Problem statement: Each line from the one containing "right elbow: (616, 464, 6)" through the end of the data is to be written out exactly, and nothing more.

Body or hand keypoint data
+-------+
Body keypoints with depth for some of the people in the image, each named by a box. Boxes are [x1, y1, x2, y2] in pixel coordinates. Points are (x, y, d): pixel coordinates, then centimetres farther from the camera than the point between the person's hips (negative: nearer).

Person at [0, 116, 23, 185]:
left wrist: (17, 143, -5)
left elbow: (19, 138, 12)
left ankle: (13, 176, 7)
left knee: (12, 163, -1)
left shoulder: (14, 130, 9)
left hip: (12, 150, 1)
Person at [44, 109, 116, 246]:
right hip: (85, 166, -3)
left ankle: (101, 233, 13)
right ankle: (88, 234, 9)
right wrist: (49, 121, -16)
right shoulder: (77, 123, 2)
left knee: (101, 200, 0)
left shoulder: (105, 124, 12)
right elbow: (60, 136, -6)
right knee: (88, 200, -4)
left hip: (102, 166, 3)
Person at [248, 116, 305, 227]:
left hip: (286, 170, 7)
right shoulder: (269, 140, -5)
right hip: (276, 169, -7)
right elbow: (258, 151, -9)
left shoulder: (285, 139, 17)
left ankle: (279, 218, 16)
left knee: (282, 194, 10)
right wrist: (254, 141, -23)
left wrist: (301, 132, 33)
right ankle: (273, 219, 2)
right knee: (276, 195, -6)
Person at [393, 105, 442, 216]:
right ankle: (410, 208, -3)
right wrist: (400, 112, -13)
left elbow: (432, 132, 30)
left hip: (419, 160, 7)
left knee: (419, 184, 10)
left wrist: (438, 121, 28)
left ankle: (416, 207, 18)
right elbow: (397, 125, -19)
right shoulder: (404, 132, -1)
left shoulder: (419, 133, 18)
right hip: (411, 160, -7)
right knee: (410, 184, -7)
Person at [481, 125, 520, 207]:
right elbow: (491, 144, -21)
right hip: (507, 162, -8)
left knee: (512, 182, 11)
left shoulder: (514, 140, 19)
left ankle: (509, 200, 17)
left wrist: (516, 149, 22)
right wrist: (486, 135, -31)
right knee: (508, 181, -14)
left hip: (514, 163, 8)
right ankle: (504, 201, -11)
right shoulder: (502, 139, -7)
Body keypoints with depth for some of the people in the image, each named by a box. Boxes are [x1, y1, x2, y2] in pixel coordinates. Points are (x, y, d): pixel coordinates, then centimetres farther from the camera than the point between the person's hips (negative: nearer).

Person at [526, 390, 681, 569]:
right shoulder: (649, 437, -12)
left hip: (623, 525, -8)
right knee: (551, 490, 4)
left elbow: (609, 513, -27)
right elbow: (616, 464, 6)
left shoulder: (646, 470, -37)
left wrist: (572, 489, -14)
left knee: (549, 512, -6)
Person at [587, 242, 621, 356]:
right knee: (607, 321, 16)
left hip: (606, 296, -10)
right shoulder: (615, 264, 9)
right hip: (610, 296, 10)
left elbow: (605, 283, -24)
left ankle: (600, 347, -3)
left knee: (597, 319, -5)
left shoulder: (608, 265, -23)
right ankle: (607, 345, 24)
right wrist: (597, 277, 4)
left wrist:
+-------+
Solved exercise:
right elbow: (616, 464, 6)
left shoulder: (646, 470, -37)
left wrist: (572, 489, -14)
left knee: (549, 512, -6)
Person at [587, 242, 621, 356]:
right knee: (607, 321, 16)
left hip: (606, 296, -10)
right shoulder: (615, 264, 9)
right hip: (610, 296, 10)
left elbow: (605, 283, -24)
left ankle: (600, 347, -3)
left knee: (597, 319, -5)
left shoulder: (608, 265, -23)
right ankle: (607, 345, 24)
right wrist: (597, 277, 4)
left wrist:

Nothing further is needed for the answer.